§ **Work request**: Copy out all of the data below exactly, so that no word differs from the original.

§ **Records provided**:
● ● ● ● ● ● ●
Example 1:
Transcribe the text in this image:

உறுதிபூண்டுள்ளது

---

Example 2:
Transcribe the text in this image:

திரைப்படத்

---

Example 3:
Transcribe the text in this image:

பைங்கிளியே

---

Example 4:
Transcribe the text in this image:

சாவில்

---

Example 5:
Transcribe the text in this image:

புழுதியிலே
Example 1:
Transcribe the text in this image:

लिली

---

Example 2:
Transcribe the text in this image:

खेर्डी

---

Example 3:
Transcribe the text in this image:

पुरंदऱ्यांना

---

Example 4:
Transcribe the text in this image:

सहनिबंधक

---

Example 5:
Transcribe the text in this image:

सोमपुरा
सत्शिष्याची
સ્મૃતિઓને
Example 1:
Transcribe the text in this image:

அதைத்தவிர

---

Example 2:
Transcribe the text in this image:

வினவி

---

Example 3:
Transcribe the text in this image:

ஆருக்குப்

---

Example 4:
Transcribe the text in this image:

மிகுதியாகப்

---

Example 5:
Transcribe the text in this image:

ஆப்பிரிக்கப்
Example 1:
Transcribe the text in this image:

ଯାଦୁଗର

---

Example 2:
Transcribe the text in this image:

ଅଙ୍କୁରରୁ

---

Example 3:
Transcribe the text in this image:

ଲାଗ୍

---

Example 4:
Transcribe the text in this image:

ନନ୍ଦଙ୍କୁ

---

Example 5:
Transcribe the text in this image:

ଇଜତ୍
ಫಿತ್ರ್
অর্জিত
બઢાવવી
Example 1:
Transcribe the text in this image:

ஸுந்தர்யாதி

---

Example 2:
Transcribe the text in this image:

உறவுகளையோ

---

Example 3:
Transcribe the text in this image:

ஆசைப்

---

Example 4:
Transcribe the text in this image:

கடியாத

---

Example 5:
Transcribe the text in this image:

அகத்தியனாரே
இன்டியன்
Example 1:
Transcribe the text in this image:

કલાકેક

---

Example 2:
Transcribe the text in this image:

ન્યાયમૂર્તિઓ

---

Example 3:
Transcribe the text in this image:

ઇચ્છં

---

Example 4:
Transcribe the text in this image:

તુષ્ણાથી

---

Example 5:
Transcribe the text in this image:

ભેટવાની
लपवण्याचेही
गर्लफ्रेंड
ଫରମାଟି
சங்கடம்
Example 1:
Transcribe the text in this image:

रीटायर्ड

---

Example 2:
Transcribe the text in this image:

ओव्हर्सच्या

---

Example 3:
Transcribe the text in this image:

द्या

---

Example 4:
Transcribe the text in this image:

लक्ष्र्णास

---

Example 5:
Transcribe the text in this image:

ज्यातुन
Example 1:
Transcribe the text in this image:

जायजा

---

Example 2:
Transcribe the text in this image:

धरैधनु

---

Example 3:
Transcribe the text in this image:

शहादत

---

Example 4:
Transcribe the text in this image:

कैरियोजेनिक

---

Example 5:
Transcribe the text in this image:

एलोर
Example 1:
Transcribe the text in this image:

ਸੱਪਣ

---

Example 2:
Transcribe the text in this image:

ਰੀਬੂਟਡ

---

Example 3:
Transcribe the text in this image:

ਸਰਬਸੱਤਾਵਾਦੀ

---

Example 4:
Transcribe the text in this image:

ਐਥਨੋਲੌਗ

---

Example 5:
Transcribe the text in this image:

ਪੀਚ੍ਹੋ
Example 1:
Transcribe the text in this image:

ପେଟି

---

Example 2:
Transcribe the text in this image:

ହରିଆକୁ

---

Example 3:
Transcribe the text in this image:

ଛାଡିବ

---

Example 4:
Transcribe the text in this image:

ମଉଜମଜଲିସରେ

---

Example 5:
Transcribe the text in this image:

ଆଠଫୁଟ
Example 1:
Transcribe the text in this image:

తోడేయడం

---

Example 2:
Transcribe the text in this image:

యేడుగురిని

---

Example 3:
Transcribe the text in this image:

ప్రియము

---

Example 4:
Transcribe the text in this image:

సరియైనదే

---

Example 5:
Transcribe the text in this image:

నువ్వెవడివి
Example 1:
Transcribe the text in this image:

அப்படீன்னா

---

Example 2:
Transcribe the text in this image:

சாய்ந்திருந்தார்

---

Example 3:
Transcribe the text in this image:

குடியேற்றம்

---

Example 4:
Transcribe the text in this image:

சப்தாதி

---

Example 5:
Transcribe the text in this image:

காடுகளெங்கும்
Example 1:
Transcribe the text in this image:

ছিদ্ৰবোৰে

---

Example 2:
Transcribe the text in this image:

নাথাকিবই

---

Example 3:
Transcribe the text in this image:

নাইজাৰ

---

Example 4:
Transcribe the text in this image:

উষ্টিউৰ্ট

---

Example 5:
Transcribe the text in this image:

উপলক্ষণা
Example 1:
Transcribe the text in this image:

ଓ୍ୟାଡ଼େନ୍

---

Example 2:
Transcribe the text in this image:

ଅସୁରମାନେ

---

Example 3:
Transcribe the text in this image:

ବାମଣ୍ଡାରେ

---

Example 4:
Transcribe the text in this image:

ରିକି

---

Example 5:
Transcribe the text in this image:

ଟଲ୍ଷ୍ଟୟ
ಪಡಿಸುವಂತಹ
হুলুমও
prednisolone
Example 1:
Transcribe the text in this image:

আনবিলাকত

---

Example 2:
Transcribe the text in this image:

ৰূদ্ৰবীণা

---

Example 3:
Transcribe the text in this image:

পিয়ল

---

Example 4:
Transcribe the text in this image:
● ● ● ● ● ● ●
§ **Answer area**:
Example 1:
Transcribe the text in this image:

உறுதிபூண்டுள்ளது

---

Example 2:
Transcribe the text in this image:

திரைப்படத்

---

Example 3:
Transcribe the text in this image:

பைங்கிளியே

---

Example 4:
Transcribe the text in this image:

சாவில்

---

Example 5:
Transcribe the text in this image:

புழுதியிலே
Example 1:
Transcribe the text in this image:

लिली

---

Example 2:
Transcribe the text in this image:

खेर्डी

---

Example 3:
Transcribe the text in this image:

पुरंदऱ्यांना

---

Example 4:
Transcribe the text in this image:

सहनिबंधक

---

Example 5:
Transcribe the text in this image:

सोमपुरा
सत्शिष्याची
સ્મૃતિઓને
Example 1:
Transcribe the text in this image:

அதைத்தவிர

---

Example 2:
Transcribe the text in this image:

வினவி

---

Example 3:
Transcribe the text in this image:

ஆருக்குப்

---

Example 4:
Transcribe the text in this image:

மிகுதியாகப்

---

Example 5:
Transcribe the text in this image:

ஆப்பிரிக்கப்
Example 1:
Transcribe the text in this image:

ଯାଦୁଗର

---

Example 2:
Transcribe the text in this image:

ଅଙ୍କୁରରୁ

---

Example 3:
Transcribe the text in this image:

ଲାଗ୍

---

Example 4:
Transcribe the text in this image:

ନନ୍ଦଙ୍କୁ

---

Example 5:
Transcribe the text in this image:

ଇଜତ୍
ಫಿತ್ರ್
অর্জিত
બઢાવવી
Example 1:
Transcribe the text in this image:

ஸுந்தர்யாதி

---

Example 2:
Transcribe the text in this image:

உறவுகளையோ

---

Example 3:
Transcribe the text in this image:

ஆசைப்

---

Example 4:
Transcribe the text in this image:

கடியாத

---

Example 5:
Transcribe the text in this image:

அகத்தியனாரே
இன்டியன்
Example 1:
Transcribe the text in this image:

કલાકેક

---

Example 2:
Transcribe the text in this image:

ન્યાયમૂર્તિઓ

---

Example 3:
Transcribe the text in this image:

ઇચ્છં

---

Example 4:
Transcribe the text in this image:

તુષ્ણાથી

---

Example 5:
Transcribe the text in this image:

ભેટવાની
लपवण्याचेही
गर्लफ्रेंड
ଫରମାଟି
சங்கடம்
Example 1:
Transcribe the text in this image:

रीटायर्ड

---

Example 2:
Transcribe the text in this image:

ओव्हर्सच्या

---

Example 3:
Transcribe the text in this image:

द्या

---

Example 4:
Transcribe the text in this image:

लक्ष्र्णास

---

Example 5:
Transcribe the text in this image:

ज्यातुन
Example 1:
Transcribe the text in this image:

जायजा

---

Example 2:
Transcribe the text in this image:

धरैधनु

---

Example 3:
Transcribe the text in this image:

शहादत

---

Example 4:
Transcribe the text in this image:

कैरियोजेनिक

---

Example 5:
Transcribe the text in this image:

एलोर
Example 1:
Transcribe the text in this image:

ਸੱਪਣ

---

Example 2:
Transcribe the text in this image:

ਰੀਬੂਟਡ

---

Example 3:
Transcribe the text in this image:

ਸਰਬਸੱਤਾਵਾਦੀ

---

Example 4:
Transcribe the text in this image:

ਐਥਨੋਲੌਗ

---

Example 5:
Transcribe the text in this image:

ਪੀਚ੍ਹੋ
Example 1:
Transcribe the text in this image:

ପେଟି

---

Example 2:
Transcribe the text in this image:

ହରିଆକୁ

---

Example 3:
Transcribe the text in this image:

ଛାଡିବ

---

Example 4:
Transcribe the text in this image:

ମଉଜମଜଲିସରେ

---

Example 5:
Transcribe the text in this image:

ଆଠଫୁଟ
Example 1:
Transcribe the text in this image:

తోడేయడం

---

Example 2:
Transcribe the text in this image:

యేడుగురిని

---

Example 3:
Transcribe the text in this image:

ప్రియము

---

Example 4:
Transcribe the text in this image:

సరియైనదే

---

Example 5:
Transcribe the text in this image:

నువ్వెవడివి
Example 1:
Transcribe the text in this image:

அப்படீன்னா

---

Example 2:
Transcribe the text in this image:

சாய்ந்திருந்தார்

---

Example 3:
Transcribe the text in this image:

குடியேற்றம்

---

Example 4:
Transcribe the text in this image:

சப்தாதி

---

Example 5:
Transcribe the text in this image:

காடுகளெங்கும்
Example 1:
Transcribe the text in this image:

ছিদ্ৰবোৰে

---

Example 2:
Transcribe the text in this image:

নাথাকিবই

---

Example 3:
Transcribe the text in this image:

নাইজাৰ

---

Example 4:
Transcribe the text in this image:

উষ্টিউৰ্ট

---

Example 5:
Transcribe the text in this image:

উপলক্ষণা
Example 1:
Transcribe the text in this image:

ଓ୍ୟାଡ଼େନ୍

---

Example 2:
Transcribe the text in this image:

ଅସୁରମାନେ

---

Example 3:
Transcribe the text in this image:

ବାମଣ୍ଡାରେ

---

Example 4:
Transcribe the text in this image:

ରିକି

---

Example 5:
Transcribe the text in this image:

ଟଲ୍ଷ୍ଟୟ
ಪಡಿಸುವಂತಹ
হুলুমও
prednisolone
Example 1:
Transcribe the text in this image:

আনবিলাকত

---

Example 2:
Transcribe the text in this image:

ৰূদ্ৰবীণা

---

Example 3:
Transcribe the text in this image:

পিয়ল

---

Example 4:
Transcribe the text in this image:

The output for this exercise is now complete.